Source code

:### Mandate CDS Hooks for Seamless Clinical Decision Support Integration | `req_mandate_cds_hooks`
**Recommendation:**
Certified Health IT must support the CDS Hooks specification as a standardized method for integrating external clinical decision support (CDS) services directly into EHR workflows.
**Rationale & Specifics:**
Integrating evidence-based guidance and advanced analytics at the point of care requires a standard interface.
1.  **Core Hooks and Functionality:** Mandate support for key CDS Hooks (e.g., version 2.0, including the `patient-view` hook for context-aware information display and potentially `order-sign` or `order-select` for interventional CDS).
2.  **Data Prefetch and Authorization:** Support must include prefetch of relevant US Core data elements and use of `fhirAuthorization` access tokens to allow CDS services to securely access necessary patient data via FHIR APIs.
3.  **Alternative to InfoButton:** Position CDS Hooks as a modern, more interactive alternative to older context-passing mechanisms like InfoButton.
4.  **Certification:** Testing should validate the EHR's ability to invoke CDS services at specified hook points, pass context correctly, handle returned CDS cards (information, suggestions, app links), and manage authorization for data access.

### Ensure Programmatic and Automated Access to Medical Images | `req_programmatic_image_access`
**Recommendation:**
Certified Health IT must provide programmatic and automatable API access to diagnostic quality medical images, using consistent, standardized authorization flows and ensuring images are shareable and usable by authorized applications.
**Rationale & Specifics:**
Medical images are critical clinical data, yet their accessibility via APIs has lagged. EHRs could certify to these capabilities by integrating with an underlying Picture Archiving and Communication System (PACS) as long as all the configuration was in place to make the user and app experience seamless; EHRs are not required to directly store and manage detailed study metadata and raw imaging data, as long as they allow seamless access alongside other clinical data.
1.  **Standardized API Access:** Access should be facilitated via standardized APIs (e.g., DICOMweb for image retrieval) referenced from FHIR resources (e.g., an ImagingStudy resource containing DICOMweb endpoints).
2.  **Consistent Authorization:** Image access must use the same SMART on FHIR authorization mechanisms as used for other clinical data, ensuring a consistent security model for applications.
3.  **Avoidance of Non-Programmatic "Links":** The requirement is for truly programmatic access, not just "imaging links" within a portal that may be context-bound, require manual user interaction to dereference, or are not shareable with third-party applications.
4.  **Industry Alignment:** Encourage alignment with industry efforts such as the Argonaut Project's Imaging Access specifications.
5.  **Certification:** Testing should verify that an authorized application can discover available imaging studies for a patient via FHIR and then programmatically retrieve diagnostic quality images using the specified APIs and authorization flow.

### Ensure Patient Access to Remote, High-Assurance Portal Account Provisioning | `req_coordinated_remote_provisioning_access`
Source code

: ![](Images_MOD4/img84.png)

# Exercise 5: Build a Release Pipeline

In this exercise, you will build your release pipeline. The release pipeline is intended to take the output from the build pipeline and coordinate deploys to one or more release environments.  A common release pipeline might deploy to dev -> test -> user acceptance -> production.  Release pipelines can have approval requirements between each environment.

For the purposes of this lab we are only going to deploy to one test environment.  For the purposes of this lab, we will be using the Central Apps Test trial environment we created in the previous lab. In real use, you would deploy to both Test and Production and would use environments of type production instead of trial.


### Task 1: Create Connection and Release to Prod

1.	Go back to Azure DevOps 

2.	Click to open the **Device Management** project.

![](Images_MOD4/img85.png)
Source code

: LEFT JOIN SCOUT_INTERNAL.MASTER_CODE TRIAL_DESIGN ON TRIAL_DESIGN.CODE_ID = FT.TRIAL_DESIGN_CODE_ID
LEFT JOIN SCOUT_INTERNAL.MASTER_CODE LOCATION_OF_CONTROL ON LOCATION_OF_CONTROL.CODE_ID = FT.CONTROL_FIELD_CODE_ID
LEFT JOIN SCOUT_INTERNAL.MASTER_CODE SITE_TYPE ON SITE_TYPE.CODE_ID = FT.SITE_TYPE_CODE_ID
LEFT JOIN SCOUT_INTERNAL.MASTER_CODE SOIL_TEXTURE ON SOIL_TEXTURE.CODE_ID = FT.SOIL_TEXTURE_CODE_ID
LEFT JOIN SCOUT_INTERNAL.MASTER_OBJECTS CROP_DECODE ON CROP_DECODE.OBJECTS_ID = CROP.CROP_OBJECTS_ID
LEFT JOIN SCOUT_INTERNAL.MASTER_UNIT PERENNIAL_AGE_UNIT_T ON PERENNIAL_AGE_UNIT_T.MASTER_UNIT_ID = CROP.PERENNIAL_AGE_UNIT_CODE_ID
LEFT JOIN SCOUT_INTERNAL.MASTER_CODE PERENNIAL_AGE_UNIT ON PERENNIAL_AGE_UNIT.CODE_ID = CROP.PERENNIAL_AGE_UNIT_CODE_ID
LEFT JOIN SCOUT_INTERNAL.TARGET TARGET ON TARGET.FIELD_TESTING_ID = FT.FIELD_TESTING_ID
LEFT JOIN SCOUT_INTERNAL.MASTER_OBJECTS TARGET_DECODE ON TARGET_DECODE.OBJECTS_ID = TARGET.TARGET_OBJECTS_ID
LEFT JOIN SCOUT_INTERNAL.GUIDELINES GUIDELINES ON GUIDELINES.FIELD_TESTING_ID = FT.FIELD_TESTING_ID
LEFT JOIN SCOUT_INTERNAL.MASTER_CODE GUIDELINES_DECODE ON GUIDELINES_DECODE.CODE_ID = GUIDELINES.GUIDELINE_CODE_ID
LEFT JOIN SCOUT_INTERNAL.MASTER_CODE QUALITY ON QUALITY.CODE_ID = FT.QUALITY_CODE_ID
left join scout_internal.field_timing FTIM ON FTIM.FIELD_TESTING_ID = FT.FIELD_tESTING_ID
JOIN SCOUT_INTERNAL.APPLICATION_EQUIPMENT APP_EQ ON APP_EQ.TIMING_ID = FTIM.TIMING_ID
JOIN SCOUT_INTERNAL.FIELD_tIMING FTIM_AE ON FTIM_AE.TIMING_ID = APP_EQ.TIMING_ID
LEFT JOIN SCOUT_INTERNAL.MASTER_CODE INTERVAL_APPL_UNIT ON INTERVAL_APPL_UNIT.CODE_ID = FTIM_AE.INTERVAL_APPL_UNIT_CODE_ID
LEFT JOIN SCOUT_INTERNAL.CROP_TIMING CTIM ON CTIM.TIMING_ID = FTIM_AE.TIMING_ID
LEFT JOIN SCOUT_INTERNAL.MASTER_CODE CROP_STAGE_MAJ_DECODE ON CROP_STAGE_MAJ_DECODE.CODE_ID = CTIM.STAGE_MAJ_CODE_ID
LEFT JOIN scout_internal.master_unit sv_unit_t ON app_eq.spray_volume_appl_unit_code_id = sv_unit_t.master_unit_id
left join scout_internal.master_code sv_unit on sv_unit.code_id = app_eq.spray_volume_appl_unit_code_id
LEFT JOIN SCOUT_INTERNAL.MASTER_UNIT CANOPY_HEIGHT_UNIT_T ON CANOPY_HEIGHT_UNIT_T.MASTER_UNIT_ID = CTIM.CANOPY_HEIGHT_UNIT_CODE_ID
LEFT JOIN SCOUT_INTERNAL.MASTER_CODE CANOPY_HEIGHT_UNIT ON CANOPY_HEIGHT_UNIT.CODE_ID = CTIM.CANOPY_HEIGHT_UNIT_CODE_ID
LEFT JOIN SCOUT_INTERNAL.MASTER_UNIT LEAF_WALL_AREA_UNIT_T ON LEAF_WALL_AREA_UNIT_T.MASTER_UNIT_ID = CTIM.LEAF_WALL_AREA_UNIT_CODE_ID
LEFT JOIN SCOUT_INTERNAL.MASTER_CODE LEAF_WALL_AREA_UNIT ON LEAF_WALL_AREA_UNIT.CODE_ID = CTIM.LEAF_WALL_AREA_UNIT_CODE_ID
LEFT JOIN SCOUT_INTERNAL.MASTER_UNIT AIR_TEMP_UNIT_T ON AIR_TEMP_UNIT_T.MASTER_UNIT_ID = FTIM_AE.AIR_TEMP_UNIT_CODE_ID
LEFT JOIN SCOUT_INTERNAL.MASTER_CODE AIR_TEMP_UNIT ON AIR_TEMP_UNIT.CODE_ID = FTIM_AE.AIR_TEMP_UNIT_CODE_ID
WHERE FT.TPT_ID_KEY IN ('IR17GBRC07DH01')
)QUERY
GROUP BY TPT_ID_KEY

TO-DO ITEM>
In the entries above, the lines between the one holding "### Ensure Patient" and the one holding "LEFT JOIN SCOUT_INTERNAL.MASTER_OBJECTS CROP_DECODE", inclusive, are to be printed exactly as written, and those alone.

ANSWER TO THIS PROBLEM>
### Ensure Patient Access to Remote, High-Assurance Portal Account Provisioning | `req_coordinated_remote_provisioning_access`
Source code

: ![](Images_MOD4/img84.png)

# Exercise 5: Build a Release Pipeline

In this exercise, you will build your release pipeline. The release pipeline is intended to take the output from the build pipeline and coordinate deploys to one or more release environments.  A common release pipeline might deploy to dev -> test -> user acceptance -> production.  Release pipelines can have approval requirements between each environment.

For the purposes of this lab we are only going to deploy to one test environment.  For the purposes of this lab, we will be using the Central Apps Test trial environment we created in the previous lab. In real use, you would deploy to both Test and Production and would use environments of type production instead of trial.


### Task 1: Create Connection and Release to Prod

1.	Go back to Azure DevOps 

2.	Click to open the **Device Management** project.

![](Images_MOD4/img85.png)
Source code

: LEFT JOIN SCOUT_INTERNAL.MASTER_CODE TRIAL_DESIGN ON TRIAL_DESIGN.CODE_ID = FT.TRIAL_DESIGN_CODE_ID
LEFT JOIN SCOUT_INTERNAL.MASTER_CODE LOCATION_OF_CONTROL ON LOCATION_OF_CONTROL.CODE_ID = FT.CONTROL_FIELD_CODE_ID
LEFT JOIN SCOUT_INTERNAL.MASTER_CODE SITE_TYPE ON SITE_TYPE.CODE_ID = FT.SITE_TYPE_CODE_ID
LEFT JOIN SCOUT_INTERNAL.MASTER_CODE SOIL_TEXTURE ON SOIL_TEXTURE.CODE_ID = FT.SOIL_TEXTURE_CODE_ID
LEFT JOIN SCOUT_INTERNAL.MASTER_OBJECTS CROP_DECODE ON CROP_DECODE.OBJECTS_ID = CROP.CROP_OBJECTS_ID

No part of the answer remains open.